Derrick Green may be the next in line for No. 1 duties at Michigan, but don’t dismiss De’Veon Smith from the conversation—the sophomore could be the Wolverines’ top option in 2014.
Lost along the way, the following information rarely gets mentioned while discussing the backfield: Per 247Sports, Smith, a 4-star recruit, was the No. 15-ranked running back of 2013.
Green, a 4-star recruit, was ranked No. 8. However, Rivals.com crowned him as the class’ best, providing a favorable tilt in his perception and leaving Smith on the backburner in the eyes of some fans.
At this point, it’s weighing 1A vs. 1B.
Now sophomores, each have demonstrated enough on the field to command a premium role in Doug Nussmeier’s offense, which should feature most of the fleet rather than one or two.
Per Angelique S. Chengelis of The Detroit News, the coaching staff’s new arrival said the following about the current state of the backfield:
We haven’t established a runner. There’s a group of running backs right now, and that will be an interesting competition to watch develop.
You’d like to use multiple backs. You look at the pounding the running backs take these days and how physical the game is. One back carrying the load all the time makes it awful difficult to stay healthy and sustain success over a season. I think you can accomplish the same things as an offense and get more guys touches.
It’s spring, so of course there’s an open competition.
As capable as the next guy, Smith should get his share of looks as Nussmeier and Brady Hoke further develop running strategy, which could easily flourish with Smith as the lead act.
Winged Helmet to Winged Helmet
Despite Team 134’s agonizingly inefficient rushing attack, there were late positives—Green and Smith. Honestly, Nussmeier can't go wrong with either one. And as mentioned above, he plans to fully extend his resources.
Plenty of totes are on the way.
In 2013, neither back was given a true chance to excel. Al Borges, Nussmeier's predecessor, absolutely refused to let anyone but Fitz Toussaint have carries during the heart of the schedule—and that's when the Wolverines' run game appeared at its weakest.
The following table compares Smith's freshman limited numbers to those of Green:
|Stats via MGoBlue.com; Green's 40 time via 247Sports, Smith's via MGoBlog|
This table highlights noteworthy efforts:
|Break Out When You Can|
|Player||Good Game||Good Game||Good Game|
|Smith||8 carries, 41 yards vs. Northwestern, W 27-19||7 carries, 57 yards vs. Ohio State, L 42-41||N/A|
|Green||19 carries, 79 yards, vs. Northwestern, W 27-19||12 carries, 47 yards vs. Ohio State, L 42-41||11 carries, 58 yards, 1 TD vs. Central Michigan, W 59-9|
|ESPN Game Logs|
As the evidence shows, stat-wise, neither were blockbuster runners this past fall.
However, the paltry lines were most definitely products of poor player management and a reluctant, stubborn coordinator. They're far more efficient and exciting than the samples suggest.

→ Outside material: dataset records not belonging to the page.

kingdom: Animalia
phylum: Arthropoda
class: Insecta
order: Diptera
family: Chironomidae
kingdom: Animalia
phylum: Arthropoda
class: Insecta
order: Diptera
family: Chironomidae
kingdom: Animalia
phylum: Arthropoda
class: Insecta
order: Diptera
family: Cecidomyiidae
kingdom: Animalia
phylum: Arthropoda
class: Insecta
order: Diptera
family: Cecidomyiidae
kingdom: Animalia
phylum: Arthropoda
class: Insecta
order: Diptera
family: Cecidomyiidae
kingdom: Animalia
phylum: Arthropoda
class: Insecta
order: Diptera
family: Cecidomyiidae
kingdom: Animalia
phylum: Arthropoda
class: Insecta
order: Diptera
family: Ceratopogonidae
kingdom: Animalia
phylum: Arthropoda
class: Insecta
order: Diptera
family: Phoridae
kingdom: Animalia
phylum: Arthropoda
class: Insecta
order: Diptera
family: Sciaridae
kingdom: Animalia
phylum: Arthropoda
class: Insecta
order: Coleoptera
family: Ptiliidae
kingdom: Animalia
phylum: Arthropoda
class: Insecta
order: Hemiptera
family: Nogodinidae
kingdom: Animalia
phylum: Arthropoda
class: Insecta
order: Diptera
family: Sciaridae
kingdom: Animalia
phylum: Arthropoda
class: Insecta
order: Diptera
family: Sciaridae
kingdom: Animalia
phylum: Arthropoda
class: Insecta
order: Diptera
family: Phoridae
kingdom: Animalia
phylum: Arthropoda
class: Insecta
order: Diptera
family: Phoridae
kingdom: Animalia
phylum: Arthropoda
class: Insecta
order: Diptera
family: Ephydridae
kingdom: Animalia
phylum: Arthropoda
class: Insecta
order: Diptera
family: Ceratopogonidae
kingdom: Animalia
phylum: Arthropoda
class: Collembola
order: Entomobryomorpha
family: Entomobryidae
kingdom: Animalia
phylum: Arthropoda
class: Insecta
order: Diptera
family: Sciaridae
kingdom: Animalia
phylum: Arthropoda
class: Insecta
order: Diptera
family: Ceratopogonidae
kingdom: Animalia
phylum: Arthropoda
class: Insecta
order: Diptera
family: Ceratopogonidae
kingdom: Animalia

This past fall, pass blocking from anyone wearing maize and blue was scarce—linemen were terrible, tight ends had issues and running backs certainly weren't offering much assistance.
That being said, based on appearances, Smith showed promise in that department.
Green is more of a giver, whereas Smith seems to be comfortable in either situation. By virtue of talent, it'd be easy to view Smith as the lead-blocker type for Green, the "featured" runner of the set.
But be careful when attempting to cast the former Warren Howland star.
He's more than a speed bump for linebackers trying to sack the quarterback or nail Green—he's a multidimensional threat waiting to be let loose.
As soon as he was announced as the new guy, his old work was reviewed.
Needless to say, researchers weren't disappointed. Nussmeier's track record with running backs such as Eddie Lacy, T.J. Yeldon, Jalston Fowler, Dee Hart (remember him?) and Altee Tenpenny, among others, spoke for itself.
Alabama may have had NFL-ready O-lines, but it also had NFL-ready backs.
Nussmeier obviously realized something rather simple, and he ran with it—pairing quick, instinctive runners with size behind big athletic guys up front equals lots of yards and touchdowns.
Practical with his approach, Nussmeier intelligently distributed carries and allowed for development. He rarely fed the ball to an incapable suitor.
Whomever had the hot feet received the work. That's how Michigan's offense should have operated this past fall...but with Nussmeier, perhaps later is better than never.
A relationship with a player-minded, results-oriented coordinator should catapult Smith this season—if not past Green, with him to the top in terms of team production.
Together, they can restore power to the backfield.
But one of them must lead, and it doesn't necessarily have to be Green.